Фантазия Бюффона была богата, а рука — неутомима. Он мог писать чуть ли не по двадцать четыре часа в сутки. Единственно, чего ему не хватало, это терпения.
— Опыты? Вскрытия? Ах, увольте меня от этого. Мой ум слишком широк, а глаза мои слишком слабы для таких мелочей. Мое дело — собрать, обобщить… А всей этой пачкотней пусть занимаются те, кто не умеет писать, кто больше ни на что не пригоден.
Он недолго искал тему для своей новой работы: решил написать не много не мало, как полную «Натуральную историю». Это была очень нелегкая задача, но он крепко надеялся на свои способности и на свою опытность писателя.
Для такой работы необходим помощник, и Бюффон быстро разыскал его. Врач и анатом Добантон был родом из бюффоновского поместья; его-то наш интендант и приспособил к делу. Он добился назначения Добантона хранителем кабинета естественной истории при саде. Добантон обладал как раз тем, чего не хватало Бюффону, а Бюффон имел то, чего не было у Добантона. Один умел писать, другой — вскрывать и смотреть. Работали они так, что не знаешь, кому больше удивляться: писателю или наблюдателю.
За восемнадцать лет совместной работы они написали пятнадцать толстых томов.
— Вы, пожалуйста, занимайтесь вашим делом, — сказал Бюффон своему помощнику. — Вы вскрывайте, исследуйте, делайте рисунки, анатомируйте. А я буду писать… Ну конечно, — прибавил он тут же, — статьи по анатомии вы напишете сами: я не хочу выдавать ваши работы за свои.
Хитрец! Он не любил вскрытий и почти не знал анатомии — еще бы ему не уступить этого материала Добантону!

## [ПРОВЕРЬТЕ ПОНИМАНИЕ]
1/ Сколько томов Бюффон и Добантон написали за восемнадцать лет совместной работы, согласно отрывку о Бюффоне?
2/ Выведите точный фрагмент отрывка о Бюффоне, начиная со слов «За восемнадцать лет» и заканчивая словами «этого материала Добантону!».

## [ИСХОДНЫЙ СПИСОК]
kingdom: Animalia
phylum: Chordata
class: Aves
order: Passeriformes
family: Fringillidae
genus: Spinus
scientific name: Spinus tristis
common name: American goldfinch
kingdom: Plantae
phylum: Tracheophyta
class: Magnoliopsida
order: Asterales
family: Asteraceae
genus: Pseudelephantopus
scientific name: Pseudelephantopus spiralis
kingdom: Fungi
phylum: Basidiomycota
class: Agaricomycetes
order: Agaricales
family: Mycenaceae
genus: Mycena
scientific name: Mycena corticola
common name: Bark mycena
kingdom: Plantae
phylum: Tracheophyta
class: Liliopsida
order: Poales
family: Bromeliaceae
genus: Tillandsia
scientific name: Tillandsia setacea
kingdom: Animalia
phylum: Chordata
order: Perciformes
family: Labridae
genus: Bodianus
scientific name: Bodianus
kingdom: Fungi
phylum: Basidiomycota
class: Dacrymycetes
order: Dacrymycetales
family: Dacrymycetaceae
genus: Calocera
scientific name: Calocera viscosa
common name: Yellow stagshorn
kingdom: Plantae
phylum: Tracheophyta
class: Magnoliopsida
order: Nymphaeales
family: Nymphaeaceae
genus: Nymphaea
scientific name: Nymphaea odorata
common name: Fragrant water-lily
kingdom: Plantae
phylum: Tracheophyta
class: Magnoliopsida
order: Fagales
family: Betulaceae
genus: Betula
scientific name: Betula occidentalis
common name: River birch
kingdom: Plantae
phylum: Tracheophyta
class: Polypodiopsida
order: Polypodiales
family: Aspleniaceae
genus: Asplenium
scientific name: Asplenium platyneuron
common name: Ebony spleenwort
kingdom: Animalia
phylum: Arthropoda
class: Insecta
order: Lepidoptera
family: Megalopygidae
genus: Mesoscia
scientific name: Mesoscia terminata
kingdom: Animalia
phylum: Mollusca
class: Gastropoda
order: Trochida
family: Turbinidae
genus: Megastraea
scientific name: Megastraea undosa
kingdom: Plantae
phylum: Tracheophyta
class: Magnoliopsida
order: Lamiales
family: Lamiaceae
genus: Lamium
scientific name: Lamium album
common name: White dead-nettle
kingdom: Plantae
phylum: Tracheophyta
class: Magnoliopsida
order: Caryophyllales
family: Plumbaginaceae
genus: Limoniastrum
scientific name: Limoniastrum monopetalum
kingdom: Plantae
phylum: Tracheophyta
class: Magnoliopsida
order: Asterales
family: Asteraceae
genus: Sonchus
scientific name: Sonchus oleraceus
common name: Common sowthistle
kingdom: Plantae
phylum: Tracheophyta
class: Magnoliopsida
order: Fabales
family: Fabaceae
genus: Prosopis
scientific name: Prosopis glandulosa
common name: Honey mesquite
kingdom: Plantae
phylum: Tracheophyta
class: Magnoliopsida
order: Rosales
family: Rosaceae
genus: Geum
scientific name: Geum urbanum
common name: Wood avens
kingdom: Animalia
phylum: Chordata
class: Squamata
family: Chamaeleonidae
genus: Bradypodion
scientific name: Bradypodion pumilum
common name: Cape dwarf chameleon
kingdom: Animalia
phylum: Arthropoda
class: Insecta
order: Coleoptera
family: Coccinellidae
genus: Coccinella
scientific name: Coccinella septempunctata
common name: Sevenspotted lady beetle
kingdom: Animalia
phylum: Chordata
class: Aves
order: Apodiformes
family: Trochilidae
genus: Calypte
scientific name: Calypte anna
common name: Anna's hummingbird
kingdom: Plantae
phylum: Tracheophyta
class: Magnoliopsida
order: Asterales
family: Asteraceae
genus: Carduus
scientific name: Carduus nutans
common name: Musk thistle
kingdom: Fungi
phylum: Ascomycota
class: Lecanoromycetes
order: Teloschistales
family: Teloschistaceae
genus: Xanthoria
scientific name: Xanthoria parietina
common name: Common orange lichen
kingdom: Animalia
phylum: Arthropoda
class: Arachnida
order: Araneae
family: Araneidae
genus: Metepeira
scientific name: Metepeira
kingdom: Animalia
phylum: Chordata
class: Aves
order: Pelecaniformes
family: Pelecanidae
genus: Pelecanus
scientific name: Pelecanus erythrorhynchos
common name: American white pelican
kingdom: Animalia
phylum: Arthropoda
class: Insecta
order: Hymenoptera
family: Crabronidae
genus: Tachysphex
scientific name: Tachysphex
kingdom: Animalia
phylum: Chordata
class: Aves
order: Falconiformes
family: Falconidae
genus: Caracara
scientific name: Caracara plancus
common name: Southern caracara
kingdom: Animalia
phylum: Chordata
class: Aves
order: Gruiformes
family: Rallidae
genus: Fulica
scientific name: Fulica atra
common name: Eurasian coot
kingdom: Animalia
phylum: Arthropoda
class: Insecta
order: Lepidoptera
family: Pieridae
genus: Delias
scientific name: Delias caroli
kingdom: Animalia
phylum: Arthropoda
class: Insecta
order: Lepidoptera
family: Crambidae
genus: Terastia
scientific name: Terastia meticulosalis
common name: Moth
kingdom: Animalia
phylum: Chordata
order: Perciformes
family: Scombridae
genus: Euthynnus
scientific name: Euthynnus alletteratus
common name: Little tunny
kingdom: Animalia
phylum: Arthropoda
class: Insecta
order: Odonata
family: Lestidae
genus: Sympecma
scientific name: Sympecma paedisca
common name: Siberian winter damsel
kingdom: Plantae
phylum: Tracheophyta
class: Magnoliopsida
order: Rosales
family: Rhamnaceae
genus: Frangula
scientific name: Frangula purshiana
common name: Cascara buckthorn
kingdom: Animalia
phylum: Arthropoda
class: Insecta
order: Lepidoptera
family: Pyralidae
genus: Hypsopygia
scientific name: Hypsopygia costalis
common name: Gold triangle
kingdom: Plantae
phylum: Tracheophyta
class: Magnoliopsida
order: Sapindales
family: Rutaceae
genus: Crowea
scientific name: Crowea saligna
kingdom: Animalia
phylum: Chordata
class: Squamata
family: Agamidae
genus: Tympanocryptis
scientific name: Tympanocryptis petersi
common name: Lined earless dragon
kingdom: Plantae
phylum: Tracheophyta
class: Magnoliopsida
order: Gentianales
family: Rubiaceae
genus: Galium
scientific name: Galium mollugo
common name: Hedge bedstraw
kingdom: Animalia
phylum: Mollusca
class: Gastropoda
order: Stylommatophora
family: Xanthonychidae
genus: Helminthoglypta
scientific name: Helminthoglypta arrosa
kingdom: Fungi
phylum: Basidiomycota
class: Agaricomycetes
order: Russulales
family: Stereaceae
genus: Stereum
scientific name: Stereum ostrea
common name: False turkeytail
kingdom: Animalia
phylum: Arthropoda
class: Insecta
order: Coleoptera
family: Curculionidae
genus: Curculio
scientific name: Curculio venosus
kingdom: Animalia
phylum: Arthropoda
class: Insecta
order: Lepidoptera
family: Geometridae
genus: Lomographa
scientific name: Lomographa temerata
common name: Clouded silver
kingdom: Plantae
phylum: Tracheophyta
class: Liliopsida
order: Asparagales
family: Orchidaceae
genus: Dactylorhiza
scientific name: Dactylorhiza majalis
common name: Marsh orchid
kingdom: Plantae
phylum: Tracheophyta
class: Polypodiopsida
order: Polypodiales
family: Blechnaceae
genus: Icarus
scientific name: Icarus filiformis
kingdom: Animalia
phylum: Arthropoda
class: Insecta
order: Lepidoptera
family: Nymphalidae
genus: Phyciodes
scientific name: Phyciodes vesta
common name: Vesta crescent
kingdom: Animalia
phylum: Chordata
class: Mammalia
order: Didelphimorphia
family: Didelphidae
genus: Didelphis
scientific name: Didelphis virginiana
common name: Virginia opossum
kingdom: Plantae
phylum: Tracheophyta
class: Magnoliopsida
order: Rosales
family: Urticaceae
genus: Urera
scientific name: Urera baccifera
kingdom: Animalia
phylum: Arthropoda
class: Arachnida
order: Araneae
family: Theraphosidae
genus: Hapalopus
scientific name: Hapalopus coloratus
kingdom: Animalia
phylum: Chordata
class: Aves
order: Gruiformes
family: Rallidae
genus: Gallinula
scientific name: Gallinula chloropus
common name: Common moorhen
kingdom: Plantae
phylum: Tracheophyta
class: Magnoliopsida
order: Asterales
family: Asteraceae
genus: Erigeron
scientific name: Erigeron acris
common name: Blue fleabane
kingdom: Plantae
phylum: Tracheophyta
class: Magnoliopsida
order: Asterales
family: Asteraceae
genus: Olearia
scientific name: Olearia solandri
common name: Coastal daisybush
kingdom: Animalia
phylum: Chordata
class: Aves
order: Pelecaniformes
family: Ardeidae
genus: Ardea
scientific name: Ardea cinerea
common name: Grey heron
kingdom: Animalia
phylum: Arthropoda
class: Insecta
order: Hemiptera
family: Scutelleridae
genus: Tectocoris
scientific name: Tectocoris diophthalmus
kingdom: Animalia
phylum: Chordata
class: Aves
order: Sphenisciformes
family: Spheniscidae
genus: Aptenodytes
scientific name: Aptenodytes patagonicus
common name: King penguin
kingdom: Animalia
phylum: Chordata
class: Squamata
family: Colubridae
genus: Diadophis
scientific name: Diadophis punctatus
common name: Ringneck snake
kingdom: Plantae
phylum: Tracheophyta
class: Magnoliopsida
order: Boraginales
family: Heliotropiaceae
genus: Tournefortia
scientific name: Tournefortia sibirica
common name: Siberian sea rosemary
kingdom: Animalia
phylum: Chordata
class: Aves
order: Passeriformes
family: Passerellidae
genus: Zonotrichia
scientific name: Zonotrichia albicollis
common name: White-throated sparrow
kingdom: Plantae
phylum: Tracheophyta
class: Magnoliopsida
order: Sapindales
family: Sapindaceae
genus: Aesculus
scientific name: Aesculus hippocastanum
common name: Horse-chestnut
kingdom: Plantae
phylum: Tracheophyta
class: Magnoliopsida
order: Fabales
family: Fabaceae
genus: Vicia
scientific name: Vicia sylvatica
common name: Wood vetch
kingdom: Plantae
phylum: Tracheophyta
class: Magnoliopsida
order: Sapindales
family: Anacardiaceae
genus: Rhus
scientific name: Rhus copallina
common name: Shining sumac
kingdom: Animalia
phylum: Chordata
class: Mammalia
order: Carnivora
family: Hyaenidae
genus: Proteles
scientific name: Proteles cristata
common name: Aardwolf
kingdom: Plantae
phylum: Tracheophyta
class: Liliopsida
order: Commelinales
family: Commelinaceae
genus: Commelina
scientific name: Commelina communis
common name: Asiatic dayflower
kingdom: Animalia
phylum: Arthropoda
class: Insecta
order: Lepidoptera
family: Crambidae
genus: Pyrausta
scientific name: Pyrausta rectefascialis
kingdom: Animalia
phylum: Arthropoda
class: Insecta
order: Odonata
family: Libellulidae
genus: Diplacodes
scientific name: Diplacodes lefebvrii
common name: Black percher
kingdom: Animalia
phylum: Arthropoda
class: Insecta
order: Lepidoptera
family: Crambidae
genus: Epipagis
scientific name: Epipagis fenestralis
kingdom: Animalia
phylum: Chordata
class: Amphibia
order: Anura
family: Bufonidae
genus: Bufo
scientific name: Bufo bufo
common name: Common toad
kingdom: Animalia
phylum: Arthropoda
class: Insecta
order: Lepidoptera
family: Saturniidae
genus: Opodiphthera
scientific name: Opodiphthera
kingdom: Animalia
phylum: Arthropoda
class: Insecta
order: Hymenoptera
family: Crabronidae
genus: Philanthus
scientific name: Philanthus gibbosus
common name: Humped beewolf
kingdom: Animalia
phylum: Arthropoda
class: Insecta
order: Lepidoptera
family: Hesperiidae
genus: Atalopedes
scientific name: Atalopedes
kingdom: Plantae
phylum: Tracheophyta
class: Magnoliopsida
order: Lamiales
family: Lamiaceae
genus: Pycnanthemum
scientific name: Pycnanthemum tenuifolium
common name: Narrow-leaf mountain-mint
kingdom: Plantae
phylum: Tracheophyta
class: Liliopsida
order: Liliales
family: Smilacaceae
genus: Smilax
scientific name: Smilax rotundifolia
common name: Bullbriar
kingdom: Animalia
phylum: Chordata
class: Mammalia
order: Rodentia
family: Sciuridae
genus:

## [ОТВЕТЫ НА ЗАДАНИЯ]
1/ Пятнадцать толстых томов.

2/
За восемнадцать лет совместной работы они написали пятнадцать толстых томов.
— Вы, пожалуйста, занимайтесь вашим делом, — сказал Бюффон своему помощнику. — Вы вскрывайте, исследуйте, делайте рисунки, анатомируйте. А я буду писать… Ну конечно, — прибавил он тут же, — статьи по анатомии вы напишете сами: я не хочу выдавать ваши работы за свои.
Хитрец! Он не любил вскрытий и почти не знал анатомии — еще бы ему не уступить этого материала Добантону!